Je donnai l’ordre : « Changez derrière », puis j’attendis. Il avait peut-être perdu toute son erre, et sa destinée même était dans la balance ; la masse noire de Koh-Ring était comme la porte de la nuit éternelle dominant sa dunette. Qu’allait-il faire à présent ? Avait-il encore de l’erre ? Je me penchai en dehors, rapidement, et sur l’eau obscurcie je ne pus rien voir qu’un faible éclat phosphorescent qui révélait la surface lisse et assoupie de la mer. Il était impossible de le dire, et je n’avais pas encore appris à avoir mon navire en main. Allait-il de l’avant ? Ce qu’il me fallait, c’était quelque chose de facile à voir, un bout de papier blanc que j’aurais jeté par-dessus bord pour me repérer. Je n’avais rien sur moi. Descendre en hâte chercher quelque chose, je n’osais. Je n’en avais pas le temps. Tout à coup mon regard tendu, anxieux, distingua un objet blanc qui flottait à moins d’un mètre du bord, blanc sur l’eau noire. Une lueur phosphorescente passa dessous. Qu’était-ce ?… Je reconnus mon propre chapeau. Il devait lui être tombé de la tête… et il ne s’en était pas soucié. Maintenant j’avais ce qu’il me fallait, le repère qui me sauvait. Mais j’accordai à peine une pensée fugitive à cet autre moi-même, qui avait maintenant quitté le bord pour s’en aller à jamais loin de toute figure amie, fugitif et vagabond sur la terre, sans qu’une marque de malédiction imprimée sur son front pût retenir une main meurtrière… trop fier pour s’expliquer.
Et je fixai le chapeau, témoignage de ma soudaine pitié pour sa faible chair. Mon intention avait été d’abriter sa tête errante contre les dangers du soleil. Et à présent, voilà qu’il nous sauvait, en me fournissant un repère contre l’ignorance où j’étais de mon navire. Ah ! Je m’aperçus que la tache blanche dérivait sur l’avant, me faisant ainsi comprendre à temps que le navire culait.
— « Changez la barre », dis-je à voix basse au matelot qui se tenait immobile comme une statue.
Les yeux de l’homme brillèrent étrangement à la lumière de l’habitacle quand il se jeta de l’autre côté de la roue et la fit tourner rapidement.

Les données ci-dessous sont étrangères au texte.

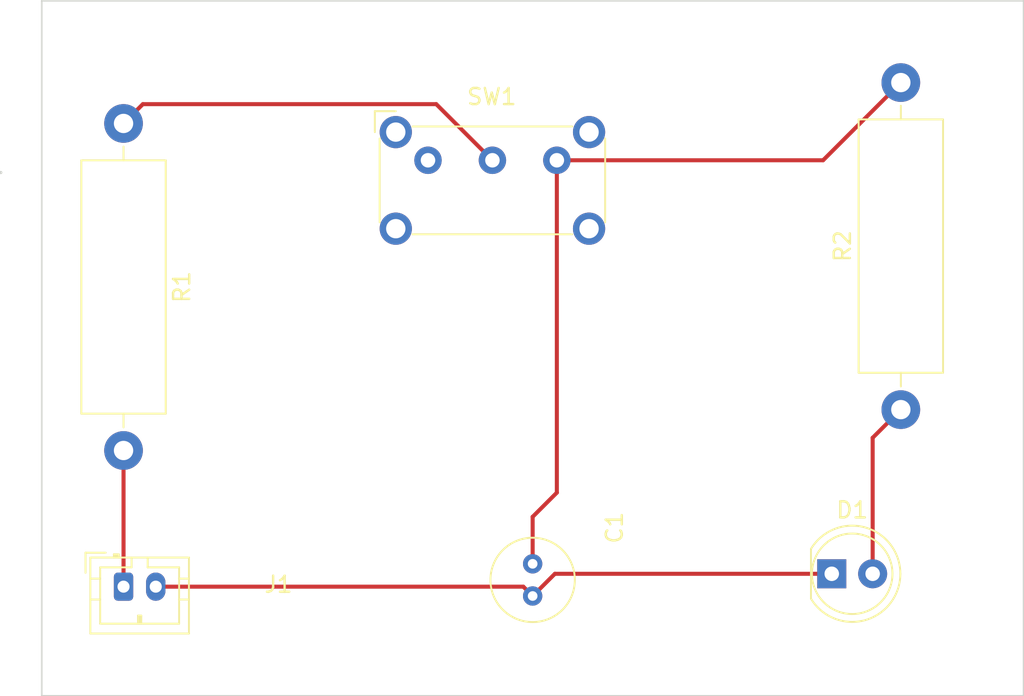
<source format=kicad_pcb>
(kicad_pcb (version 20211014) (generator pcbnew)

  (general
    (thickness 1.6)
  )

  (paper "A4")
  (layers
    (0 "F.Cu" signal)
    (31 "B.Cu" signal)
    (32 "B.Adhes" user "B.Adhesive")
    (33 "F.Adhes" user "F.Adhesive")
    (34 "B.Paste" user)
    (35 "F.Paste" user)
    (36 "B.SilkS" user "B.Silkscreen")
    (37 "F.SilkS" user "F.Silkscreen")
    (38 "B.Mask" user)
    (39 "F.Mask" user)
    (40 "Dwgs.User" user "User.Drawings")
    (41 "Cmts.User" user "User.Comments")
    (42 "Eco1.User" user "User.Eco1")
    (43 "Eco2.User" user "User.Eco2")
    (44 "Edge.Cuts" user)
    (45 "Margin" user)
    (46 "B.CrtYd" user "B.Courtyard")
    (47 "F.CrtYd" user "F.Courtyard")
    (48 "B.Fab" user)
    (49 "F.Fab" user)
    (50 "User.1" user)
    (51 "User.2" user)
    (52 "User.3" user)
    (53 "User.4" user)
    (54 "User.5" user)
    (55 "User.6" user)
    (56 "User.7" user)
    (57 "User.8" user)
    (58 "User.9" user)
  )

  (setup
    (pad_to_mask_clearance 0)
    (pcbplotparams
      (layerselection 0x00010fc_ffffffff)
      (disableapertmacros false)
      (usegerberextensions false)
      (usegerberattributes true)
      (usegerberadvancedattributes true)
      (creategerberjobfile true)
      (svguseinch false)
      (svgprecision 6)
      (excludeedgelayer true)
      (plotframeref false)
      (viasonmask false)
      (mode 1)
      (useauxorigin false)
      (hpglpennumber 1)
      (hpglpenspeed 20)
      (hpglpendiameter 15.000000)
      (dxfpolygonmode true)
      (dxfimperialunits true)
      (dxfusepcbnewfont true)
      (psnegative false)
      (psa4output false)
      (plotreference true)
      (plotvalue true)
      (plotinvisibletext false)
      (sketchpadsonfab false)
      (subtractmaskfromsilk false)
      (outputformat 1)
      (mirror false)
      (drillshape 1)
      (scaleselection 1)
      (outputdirectory "")
    )
  )

  (net 0 "")
  (net 1 "Net-(C1-Pad1)")
  (net 2 "Net-(C1-Pad2)")
  (net 3 "Net-(D1-Pad2)")
  (net 4 "Net-(J1-Pad1)")
  (net 5 "Net-(R1-Pad1)")
  (net 6 "unconnected-(SW1-Pad1)")

  (footprint "Connector_JST:JST_PH_B2B-PH-K_1x02_P2.00mm_Vertical" (layer "F.Cu") (at 182.88 94.82))

  (footprint "Resistor_THT:R_Axial_DIN0516_L15.5mm_D5.0mm_P20.32mm_Horizontal" (layer "F.Cu") (at 231.14 83.82 90))

  (footprint "Resistor_THT:R_Axial_DIN0516_L15.5mm_D5.0mm_P20.32mm_Horizontal" (layer "F.Cu") (at 182.88 66.04 -90))

  (footprint "Capacitor_THT:C_Radial_D5.0mm_H5.0mm_P2.00mm" (layer "F.Cu") (at 208.28 93.4 -90))

  (footprint "Button_Switch_THT:SW_E-Switch_EG1224_SPDT_Angled" (layer "F.Cu") (at 201.7825 68.3275))

  (footprint "LED_THT:LED_D5.0mm" (layer "F.Cu") (at 226.85 94.02))

  (gr_circle (center 175.26 69.09) (end 175.26 69.09) (layer "Edge.Cuts") (width 0.1) (fill none) (tstamp d9cd58c4-aa86-47ae-b749-a65f7b7443df))
  (gr_rect (start 177.8 58.42) (end 238.76 101.6) (layer "Edge.Cuts") (width 0.1) (fill none) (tstamp fa821bbd-f5a5-4ce4-a319-8fbca46f58eb))

  (segment (start 208.28 93.4) (end 208.28 90.48) (width 0.25) (layer "F.Cu") (net 1) (tstamp 02f28448-73e8-47f4-bbcf-6ba7ee81a92a))
  (segment (start 226.3125 68.3275) (end 231.14 63.5) (width 0.25) (layer "F.Cu") (net 1) (tstamp 0350c27a-4942-4019-864c-61720f9e2b04))
  (segment (start 208.28 90.48) (end 209.7825 88.9775) (width 0.25) (layer "F.Cu") (net 1) (tstamp 221b6752-78fa-498d-b172-ef0c43de3821))
  (segment (start 209.7825 68.3275) (end 209.7825 88.9775) (width 0.25) (layer "F.Cu") (net 1) (tstamp c3ca95da-4829-46a5-a7ef-adce861fb24a))
  (segment (start 209.7825 68.3275) (end 226.3125 68.3275) (width 0.25) (layer "F.Cu") (net 1) (tstamp ff3242b7-4e83-439c-98b7-c2954af0e119))
  (segment (start 184.88 94.82) (end 207.7 94.82) (width 0.25) (layer "F.Cu") (net 2) (tstamp 1fd231ad-0207-495b-b734-e65d06dad257))
  (segment (start 208.28 95.4) (end 209.66 94.02) (width 0.25) (layer "F.Cu") (net 2) (tstamp 3f5d9773-19c1-4208-8031-bd79c26f4251))
  (segment (start 209.66 94.02) (end 226.85 94.02) (width 0.25) (layer "F.Cu") (net 2) (tstamp 434a6c18-99c7-48a1-9244-a7740f2a81ec))
  (segment (start 207.7 94.82) (end 208.28 95.4) (width 0.25) (layer "F.Cu") (net 2) (tstamp 5e4750c7-274d-4382-974d-05d957e57c70))
  (segment (start 229.39 85.57) (end 231.14 83.82) (width 0.25) (layer "F.Cu") (net 3) (tstamp 76d1c698-129b-4c11-9ad1-f96dc73c8f74))
  (segment (start 229.39 94.02) (end 229.39 85.57) (width 0.25) (layer "F.Cu") (net 3) (tstamp 96d00cf5-0640-4cbc-ab39-58c85b33cfeb))
  (segment (start 182.88 86.36) (end 182.88 94.82) (width 0.25) (layer "F.Cu") (net 4) (tstamp 10ab99a8-d3a1-43ae-934a-8ab3606af532))
  (segment (start 202.295 64.84) (end 205.7825 68.3275) (width 0.25) (layer "F.Cu") (net 5) (tstamp 452d384f-d2fc-401b-8730-5d6a6b91782c))
  (segment (start 184.08 64.84) (end 202.295 64.84) (width 0.25) (layer "F.Cu") (net 5) (tstamp 9b911454-eae2-4fbd-bcc0-b0e1e4d8084d))
  (segment (start 182.88 66.04) (end 184.08 64.84) (width 0.25) (layer "F.Cu") (net 5) (tstamp c2e1de46-ac3f-4c35-b2b6-4aa62f64e418))

)

</source>
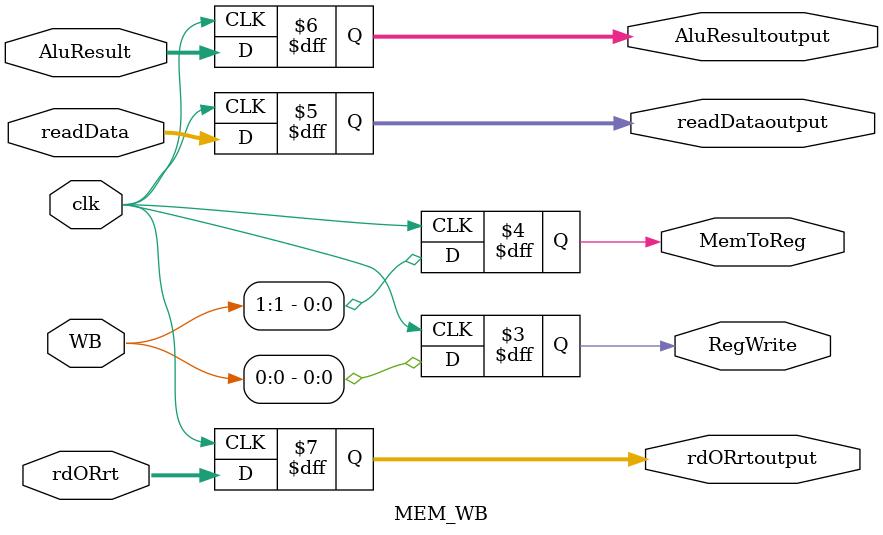
<source format=v>
module MEM_WB(WB,AluResult,readData,rdORrt,RegWrite,MemToReg,readDataoutput,AluResultoutput,rdORrtoutput,clk);

output reg RegWrite,MemToReg;
output reg [31:0] readDataoutput,AluResultoutput;
output reg [4:0]rdORrtoutput;

input [1:0]WB;
input clk ;
input   [31:0] readData,AluResult;
input [4:0] rdORrt;


initial
begin
	RegWrite=0;
	MemToReg=0;
	readDataoutput =32'b0;
	AluResultoutput=32'b0;
	rdORrtoutput =5'b0;
end


// On clock
always@(posedge clk)
    begin
        RegWrite<= WB[0];
		MemToReg <= WB[1];
		readDataoutput<=readData;
		AluResultoutput<=AluResult;
		rdORrtoutput<=rdORrt;
    end

endmodule
</source>
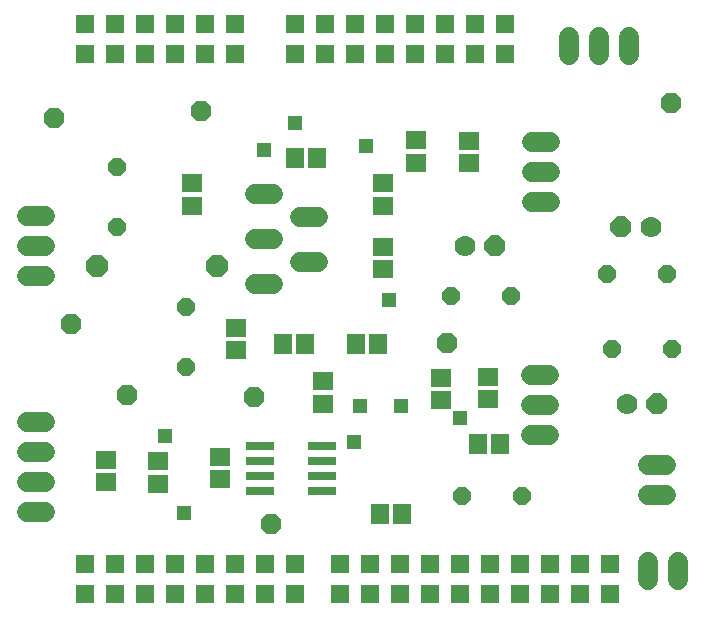
<source format=gts>
G75*
%MOIN*%
%OFA0B0*%
%FSLAX25Y25*%
%IPPOS*%
%LPD*%
%AMOC8*
5,1,8,0,0,1.08239X$1,22.5*
%
%ADD10C,0.06800*%
%ADD11R,0.09461X0.03162*%
%ADD12R,0.06706X0.05918*%
%ADD13OC8,0.07296*%
%ADD14R,0.05918X0.06706*%
%ADD15C,0.07000*%
%ADD16OC8,0.07000*%
%ADD17R,0.06343X0.06343*%
%ADD18OC8,0.06000*%
%ADD19OC8,0.06800*%
%ADD20R,0.04762X0.04762*%
D10*
X0124044Y0074528D02*
X0130044Y0074528D01*
X0130044Y0084528D02*
X0124044Y0084528D01*
X0124044Y0094528D02*
X0130044Y0094528D01*
X0130044Y0104528D02*
X0124044Y0104528D01*
X0124044Y0153425D02*
X0130044Y0153425D01*
X0130044Y0163425D02*
X0124044Y0163425D01*
X0124044Y0173425D02*
X0130044Y0173425D01*
X0200036Y0180557D02*
X0206036Y0180557D01*
X0215036Y0173057D02*
X0221036Y0173057D01*
X0206036Y0165557D02*
X0200036Y0165557D01*
X0215036Y0158057D02*
X0221036Y0158057D01*
X0206036Y0150557D02*
X0200036Y0150557D01*
X0292501Y0177882D02*
X0298501Y0177882D01*
X0298501Y0187882D02*
X0292501Y0187882D01*
X0292501Y0197882D02*
X0298501Y0197882D01*
X0304839Y0227079D02*
X0304839Y0233079D01*
X0314839Y0233079D02*
X0314839Y0227079D01*
X0324839Y0227079D02*
X0324839Y0233079D01*
X0298003Y0120476D02*
X0292003Y0120476D01*
X0292003Y0110476D02*
X0298003Y0110476D01*
X0298003Y0100476D02*
X0292003Y0100476D01*
X0330973Y0090276D02*
X0336973Y0090276D01*
X0336973Y0080276D02*
X0330973Y0080276D01*
X0330942Y0058000D02*
X0330942Y0052000D01*
X0340942Y0052000D02*
X0340942Y0058000D01*
D11*
X0222329Y0081654D03*
X0222329Y0086654D03*
X0222329Y0091654D03*
X0222329Y0096654D03*
X0201857Y0096654D03*
X0201857Y0091654D03*
X0201857Y0086654D03*
X0201857Y0081654D03*
D12*
X0188471Y0085610D03*
X0188471Y0093091D03*
X0167595Y0091535D03*
X0167595Y0084055D03*
X0150390Y0084528D03*
X0150390Y0092008D03*
X0193607Y0128549D03*
X0193607Y0136029D03*
X0222556Y0118228D03*
X0222556Y0110748D03*
X0261893Y0111846D03*
X0261893Y0119326D03*
X0277759Y0119641D03*
X0277759Y0112161D03*
X0242820Y0155557D03*
X0242820Y0163037D03*
X0242662Y0176738D03*
X0242662Y0184218D03*
X0253831Y0191126D03*
X0253831Y0198606D03*
X0271430Y0198370D03*
X0271430Y0190890D03*
X0179204Y0184201D03*
X0179204Y0176721D03*
D13*
X0187426Y0156777D03*
X0147426Y0156777D03*
D14*
X0209377Y0130531D03*
X0216857Y0130531D03*
X0233707Y0130650D03*
X0241188Y0130650D03*
X0274334Y0097161D03*
X0281814Y0097161D03*
X0249091Y0074134D03*
X0241611Y0074134D03*
X0220745Y0192717D03*
X0213264Y0192717D03*
D15*
X0270131Y0163331D03*
X0331942Y0169709D03*
X0324051Y0110555D03*
D16*
X0334051Y0110555D03*
X0280131Y0163331D03*
X0321942Y0169709D03*
D17*
X0283225Y0227402D03*
X0273225Y0227402D03*
X0273225Y0237402D03*
X0283225Y0237402D03*
X0263225Y0237402D03*
X0253225Y0237402D03*
X0243225Y0237402D03*
X0233225Y0237402D03*
X0223225Y0237402D03*
X0213225Y0237402D03*
X0213225Y0227402D03*
X0223225Y0227402D03*
X0233225Y0227402D03*
X0243225Y0227402D03*
X0253225Y0227402D03*
X0263225Y0227402D03*
X0193225Y0227402D03*
X0193225Y0237402D03*
X0183225Y0237402D03*
X0173225Y0237402D03*
X0163225Y0237402D03*
X0153225Y0237402D03*
X0143225Y0237402D03*
X0143225Y0227402D03*
X0153225Y0227402D03*
X0163225Y0227402D03*
X0173225Y0227402D03*
X0183225Y0227402D03*
X0183225Y0057402D03*
X0173225Y0057402D03*
X0163225Y0057402D03*
X0153225Y0057402D03*
X0143225Y0057402D03*
X0143225Y0047402D03*
X0153225Y0047402D03*
X0163225Y0047402D03*
X0173225Y0047402D03*
X0183225Y0047402D03*
X0193225Y0047402D03*
X0203225Y0047402D03*
X0203225Y0057402D03*
X0193225Y0057402D03*
X0213225Y0057402D03*
X0213225Y0047402D03*
X0228225Y0047402D03*
X0238225Y0047402D03*
X0238225Y0057402D03*
X0228225Y0057402D03*
X0248225Y0057402D03*
X0258225Y0057402D03*
X0268225Y0057402D03*
X0278225Y0057402D03*
X0288225Y0057402D03*
X0298225Y0057402D03*
X0308225Y0057402D03*
X0318225Y0057402D03*
X0318225Y0047402D03*
X0308225Y0047402D03*
X0298225Y0047402D03*
X0288225Y0047402D03*
X0278225Y0047402D03*
X0268225Y0047402D03*
X0258225Y0047402D03*
X0248225Y0047402D03*
D18*
X0269019Y0079925D03*
X0289019Y0079925D03*
X0319019Y0128941D03*
X0339019Y0128941D03*
X0337469Y0153984D03*
X0317469Y0153984D03*
X0285501Y0146504D03*
X0265501Y0146504D03*
X0177162Y0143110D03*
X0177162Y0123110D03*
X0153934Y0169567D03*
X0153934Y0189567D03*
D19*
X0133068Y0205945D03*
X0181886Y0208307D03*
X0138579Y0137441D03*
X0157477Y0113819D03*
X0199603Y0113031D03*
X0205509Y0070512D03*
X0264170Y0131142D03*
X0338579Y0211063D03*
D20*
X0244879Y0145315D03*
X0248816Y0109882D03*
X0235036Y0109882D03*
X0233068Y0098071D03*
X0268501Y0105945D03*
X0176375Y0074449D03*
X0170075Y0100039D03*
X0203146Y0195315D03*
X0213383Y0204370D03*
X0237005Y0196496D03*
M02*

</source>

Je me dirigeai vers l’avant de la dunette. Sur le pont enseveli d’ombre, les hommes se tenaient aux bras de devant, attendant mes ordres. Les étoiles, là-haut, semblèrent glisser de droite à gauche. La tranquillité du monde était si profonde que j’entendis deux hommes échanger cette remarque à voix basse : « L’abatée est faite » sur un ton d’intense soulagement.
— « Changez devant. »
Les vergues tournèrent avec un grand bruit, parmi des cris joyeux. On entendit les effrayants favoris donner les ordres nécessaires. Déjà le navire avait pris de l’erre en avant. Et j’étais seul avec lui. Rien, personne au monde ne pouvait à présent s’interposer entre nous et venir assombrir d’un doute notre connaissance silencieuse et notre affection muette, la parfaite communion d’un marin avec son premier commandement.
En me dirigeant vers l’arrière, j’eus juste le temps de distinguer sur le bord de l’obscurité projetée par une masse noire qui se dressait comme l’entrée même de l’Érèbe, — oui, j’eus le temps de saisir la fugitive lueur du chapeau blanc, laissé derrière nous pour marquer l’endroit où celui qui avait partagé secrètement ma cabine et mes pensées, comme s’il eût été un second moi-même, avait pris la mer pour son expiation : homme libre, fier nageur s’élançant vers une nouvelle destinée.